La Côte d’Ivoire au bord de l’élimination
Le pays hôte a frôlé l’élimination à plusieurs reprises grâce à des résultats chanceux dans d’autres matches et à des retours en force à peine croyables. Les buts marqués en fin de match lors de victoires remarquables en huitième de finale contre le Sénégal, champion en titre, puis contre le Mali, n’ont pas d’autre explication pour les fervents habitants que la volonté de Dieu. Ils sont désormais convaincus qu’il guidera la Côte d’Ivoire vers son troisième titre de champion d’Afrique.
La progression de la Côte d’Ivoire a été tout sauf habituelle.
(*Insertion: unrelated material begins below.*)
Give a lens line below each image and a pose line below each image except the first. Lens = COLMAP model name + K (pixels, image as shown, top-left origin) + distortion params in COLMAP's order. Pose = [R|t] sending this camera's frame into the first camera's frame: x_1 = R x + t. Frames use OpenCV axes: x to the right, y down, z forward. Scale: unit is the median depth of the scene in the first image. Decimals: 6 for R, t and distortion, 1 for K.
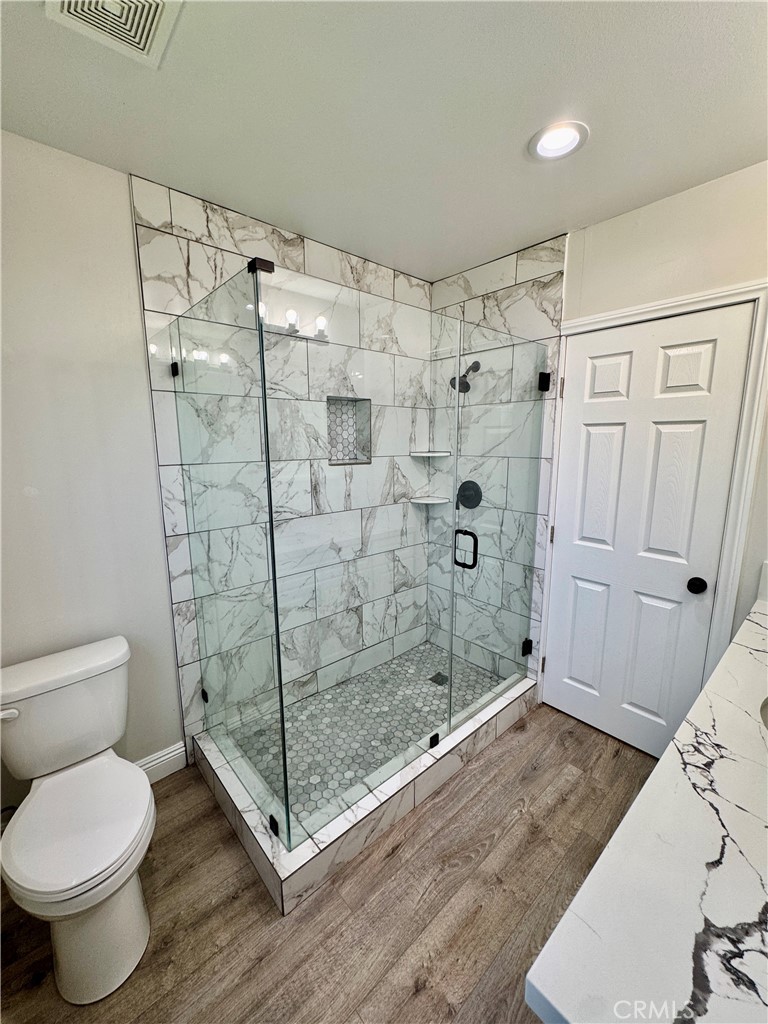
lens RADIAL K [[409.2, 0, 381.7], [0, 409.2, 510.1], [0, 0, 1]] dist [-0.000761, 0.000342]
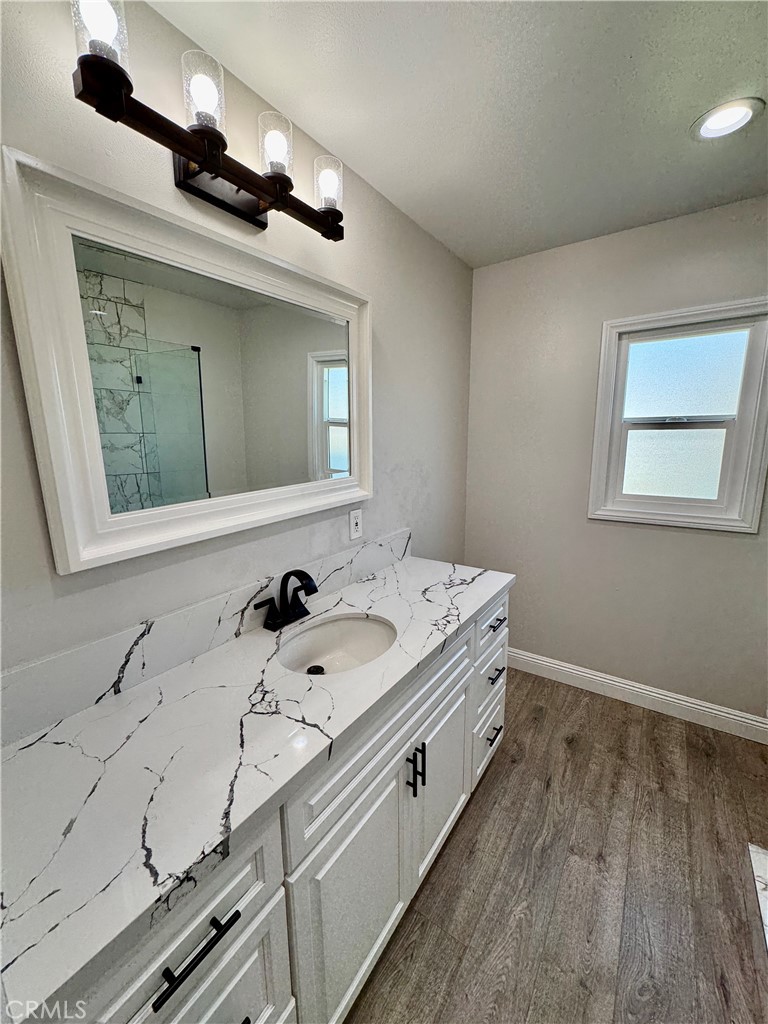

Sa fédération a licencié l’entraîneur de l’équipe après une défaite 4-0 contre la Guinée équatoriale qui l’a laissée au bord de l’élimination, puis a tenté en vain d’engager un autre entraîneur lorsque les résultats d’autres matches ont permis à la Côte d’Ivoire de se glisser dans les huitièmes de finale avec la dernière place qualificative disponible.
Une foi inébranlable
La victoire sur le Sénégal a été obtenue malgré le fait que la Côte d’Ivoire ait été menée au score dès la quatrième minute. La victoire contre le Mali a été obtenue en jouant avec un joueur en moins pendant toute la deuxième mi-temps et la prolongation. Ces retournements de situation ont galvanisé la population locale, convaincue que Dieu était de son côté.
Ainsi, de nombreux Ivoiriens se sont rendus à la Chapelle de l’externat Saint-Paul pour prier avant le match de demi-finale. Vêtus du maillot orange distinctif de l’équipe nationale, ils étaient convaincus que leur succès sur le terrain était le fruit d’une intervention divine.
Tensions religieuses apaisées
En Côte d’Ivoire, où l’islam et le christianisme sont professés par plus de 80% de la population, musulmans et chrétiens ont prié ensemble pour la victoire de l’équipe nationale. Cette unité a rapproché les différentes confessions et témoigne de la tolérance religieuse prônée par la Constitution du pays.
Les mosquées et les églises sont souvent proches l’une de l’autre, reflétant la coexistence harmonieuse entre les différentes communautés religieuses. Pendant les matchs du tournoi, certains supporters prennent même le temps de prier à la mi-temps, posant leur tapis de prière dans les gradins. Cette dévotion commune renforce les liens entre les supporters et leur foi en la victoire divinement orchestrée de leur équipe.
La confiance en l’avenir
La confiance en la victoire finale de la Côte d’Ivoire est immense. Même en présence de joueurs clés suspendus pour la demi-finale, les supporters étaient convaincus que Dieu était de leur côté et que rien n’était insurmontable. Pour eux, le trophée de la Coupe d’Afrique des Nations restera en Côte d’Ivoire, un pays d’amour, de joie et de paix.
Cependant, le sélectionneur intérimaire de l’équipe, Emerse Faé, préfère rester concentré sur la force mentale de ses joueurs et sur leur persévérance plutôt que de compter sur des miracles. Il estime que le succès de l’équipe est le fruit de leur propre engagement et de leur croyance en leurs capacités.
La Côte d’Ivoire affrontera le Nigeria, triple champion du monde, en finale dimanche. Quelle que soit l’issue de cette rencontre, la progression improbable de la Côte d’Ivoire dans ce tournoi aura marqué les esprits et continuera d’alimenter la croyance en la force de la foi et de la persévérance.